Invocazione alle erbe


raccogliere le erbeUn tempo le erbe furono dèi: numi benevoli al servizio del genere umano, prole generata dal ventre prolifico della Madre Terra, strumento alchemico di salute. L’umido suolo fu il loro altare; l’uomo, fragile creatura, il loro fedele adepto.

La fortuita conservazione di quattro manoscritti di antichi erbari (il più antico è del VI secolo d.C.) ha concesso la sopravvivenza di questo breve frammento poetico in lingua latina, un’invocazione alle erbe nota con il nome di “Precatio omnium herbarum”. Nulla di più spontaneo, per la visione magica e animistica che è propria del senso religioso più arcaico, dell’invocare gli dèi nelle loro forme arboree, simulacri capaci di sacrificare all’uomo una corporeità vegetale offerta per essere spezzata, recisa, raccolta, trasformata e utilizzata sotto forma di rimedio medicinale.

Eccolo:

“O erbe potenti, ora a tutte voi rivolgo la mia preghiera!
Imploro la vostra autorità, voi che la Madre Terra
ha generato e ha offerto in dono all’umanità:
ha riunito in voi i rimedi e i poteri curativi,
affinché siate sempre utilissimo aiuto
per l’intero genere umano.

Elenco mostrato:

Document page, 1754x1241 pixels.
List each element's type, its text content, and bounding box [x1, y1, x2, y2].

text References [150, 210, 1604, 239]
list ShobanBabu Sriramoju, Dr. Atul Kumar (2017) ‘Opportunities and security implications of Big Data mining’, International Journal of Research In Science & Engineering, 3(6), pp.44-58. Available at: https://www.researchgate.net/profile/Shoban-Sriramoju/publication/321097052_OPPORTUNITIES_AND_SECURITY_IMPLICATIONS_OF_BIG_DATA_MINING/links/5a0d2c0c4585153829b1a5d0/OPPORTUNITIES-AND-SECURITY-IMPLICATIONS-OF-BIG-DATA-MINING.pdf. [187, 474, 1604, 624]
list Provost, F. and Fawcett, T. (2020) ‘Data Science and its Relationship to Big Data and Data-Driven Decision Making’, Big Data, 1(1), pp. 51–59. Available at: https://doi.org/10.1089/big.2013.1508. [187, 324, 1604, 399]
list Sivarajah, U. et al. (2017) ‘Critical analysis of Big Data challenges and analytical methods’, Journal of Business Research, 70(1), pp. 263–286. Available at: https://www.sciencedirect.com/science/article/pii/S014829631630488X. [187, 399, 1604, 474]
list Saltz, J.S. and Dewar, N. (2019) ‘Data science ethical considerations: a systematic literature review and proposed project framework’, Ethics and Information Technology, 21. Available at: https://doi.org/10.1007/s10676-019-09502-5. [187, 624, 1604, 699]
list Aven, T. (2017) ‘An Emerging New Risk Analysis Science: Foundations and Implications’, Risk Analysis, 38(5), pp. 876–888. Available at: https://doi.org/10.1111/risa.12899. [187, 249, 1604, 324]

Attività:
[1] Con quale nome è nota l'invocazione latina presentata nel testo sull'invocazione alle erbe?
[2] Trascrivi dal testo sull'invocazione alle erbe il passo che comincia con "La fortuita conservazione" e prosegue fino a "di rimedio medicinale.".
L'elenco non serve per svolgere queste attività.

Soluzioni:
[1] “Precatio omnium herbarum”.

[2]
La fortuita conservazione di quattro manoscritti di antichi erbari (il più antico è del VI secolo d.C.) ha concesso la sopravvivenza di questo breve frammento poetico in lingua latina, un’invocazione alle erbe nota con il nome di “Precatio omnium herbarum”. Nulla di più spontaneo, per la visione magica e animistica che è propria del senso religioso più arcaico, dell’invocare gli dèi nelle loro forme arboree, simulacri capaci di sacrificare all’uomo una corporeità vegetale offerta per essere spezzata, recisa, raccolta, trasformata e utilizzata sotto forma di rimedio medicinale.